Lalu Muhammad Zohri mengisyaratkan pensiun usai Pekan Olahraga Nasional (PON) 2028 di tempat Nusa Tenggara Barat (NTB) serta Nusa Tenggara Timur (NTT). Rencana Zohri yang dimaksud terungkap usai meraih medali emas PON XXI Aceh-Sumut 2024 pada nomor 100m putra.
Zohri mengaku mulai memikirkan rencana pensiun, teristimewa setelahnya PON 2028 yang mana akan diselenggarakan pada kampung halamannya yakni NTB. “Mungkin terakhir bergabung PON, 2028, kebetulan 2028 NTB jadi tuan rumah, mungkin saja dalam situlah saya akan pensiun,” ungkap Zohri, Mulai Pekan (16/9/2024).
Meski masih berusia 28 tahun pada 2028 nanti, Zohri mengaku sudah ada mulai merasa lelah dengan karier panjangnya pada dunia atletik. Cidera yang tersebut kerap menghantuinya juga menjadi salah satu alasan.
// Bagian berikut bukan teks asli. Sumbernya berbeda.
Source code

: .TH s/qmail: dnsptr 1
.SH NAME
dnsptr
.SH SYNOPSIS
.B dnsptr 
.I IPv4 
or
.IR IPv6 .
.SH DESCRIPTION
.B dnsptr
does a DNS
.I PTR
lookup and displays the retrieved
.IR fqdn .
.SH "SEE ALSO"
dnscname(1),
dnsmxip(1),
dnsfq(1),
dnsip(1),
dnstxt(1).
“Udah capek juga, kalau nggak ada cedera yang dimaksud parah kemungkinan besar masih sanggup lanjut,” tambahnya.
Meski nanti akan pensiun lebih besar awal, Zohri mengisyaratkan ingin masih berkecimpung di dalam dunia olahraga. Tak hanya saja instruktur tetapi juga menjadi Pegawai Negeri Sipil (PNS) dalam Kementerian Pemuda kemudian Olahraga (Kemenpora).
“Mungkin kerja di area Menpora, jadi PNS, siapa tahu mampu jadi pelatih,” ucapnya lagi.
Akan tetapi enggan berbicara lebih besar jauh, tugas Zohri pasca PON XXI Aceh-Sumut 2024 masihlah banyak. Salah satu yang menanti adalah SEA Games 2025 pada Thailand.
“Banyak turnamen ke depannya, mungkin saja ada SEA Games di tempat Thailand. Doakan tidak ada ada kendala lagi seperti cedera hamstring atau permasalahan ankle, semoga ke depannya lebih lanjut baik,” tutup sprinter berusia 24 tahun itu.